# German race tracks, can I drive on them?



## Lori (Sep 21, 2002)

I notice alot of people taking thier cars on "The Ring". Can anyone just ship a car to Germany and go drive on the Nerburgring race track? Why don't we have something like this in the U.S.A.? It seems like it's such a pain to drive on a track here. No wonder we have so many problems with street racing.


----------



## doeboy (Sep 20, 2002)

Lori said:


> I notice alot of people taking thier cars on "The Ring". Can anyone just ship a car to Germany and go drive on the Nerburgring race track? Why don't we have something like this in the U.S.A.? It seems like it's such a pain to drive on a track here. No wonder we have so many problems with street racing.


Autobahn Tours


----------



## johnf (Sep 16, 2003)

Lori said:


> I notice alot of people taking thier cars on "The Ring". Can anyone just ship a car to Germany and go drive on the Nerburgring race track? Why don't we have something like this in the U.S.A.? It seems like it's such a pain to drive on a track here. No wonder we have so many problems with street racing.


People have been known to rent cars and then drive them on the north loop of the Nürburgring. German law treats it as a country highway, but since it puts their property at risk, some rental companies aren't very happy about the idea. I know at least one company, Sixt, that sends a repo man to the track. He has been known to take people's cars if they are uncooperative or seem to be a risk.

Someone is probably injured or killed on the Nürburgring every week it is open. It might last a few weeks in U.S. until the first death and law suit shut it down.


----------



## BMWRacerITS (Mar 17, 2004)

Lori said:


> Why don't we have something like this in the U.S.A.?


Lawyers.



> No wonder we have so many problems with street racing.


Nope, the reason we have so many problems is that nearly every 16 year old kid has a car. Contrast that to Europe. Further, some of the dumbest street racing and drifting video's I've seen have come from Europe and the Middle East. And, as noted above, there are injuries and deaths on the Ring all the time, which hardly makes it sound like a solution to street racing.


----------



## Tangent (Jan 18, 2004)

BMWRacerITS said:


> And, as noted above, there are injuries and deaths on the Ring all the time, which hardly makes it sound like a solution to street racing.


Sure it does. Darwinism sounds like a great way to solve the street racing problem. At least on a track it would only be themselves that they kill...


----------



## BMWRacerITS (Mar 17, 2004)

Street races are almost all in a straight line anyway...it costs less to visit the local drag strip than it costs to make laps at the Ring. If kids aren't taking advantage of the local drag strip, why would they pay more to drive around a road course?


----------



## Dirtboy (Apr 19, 2002)

Good site for the Nordschleife:

www.nurburgring.org.uk


----------



## elbert (Mar 28, 2002)

Lori said:


> Can anyone just ship a car to Germany and go drive on the Nerburgring race track? Why don't we have something like this in the U.S.A.? It seems like it's such a pain to drive on a track here.


I don't think it's that much of a hassle at all (certainly easier than shipping a car there and back). The rules are there to protect you from yourself and others.

Dataset rows:
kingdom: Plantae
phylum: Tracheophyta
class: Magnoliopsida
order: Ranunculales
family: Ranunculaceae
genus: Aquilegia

Prompt: Retype the race track thread word for word, between "Street races are" and "a road course?", inclusive. The records have nothing to do with what comes next.

Task result:
Street races are almost all in a straight line anyway...it costs less to visit the local drag strip than it costs to make laps at the Ring. If kids aren't taking advantage of the local drag strip, why would they pay more to drive around a road course?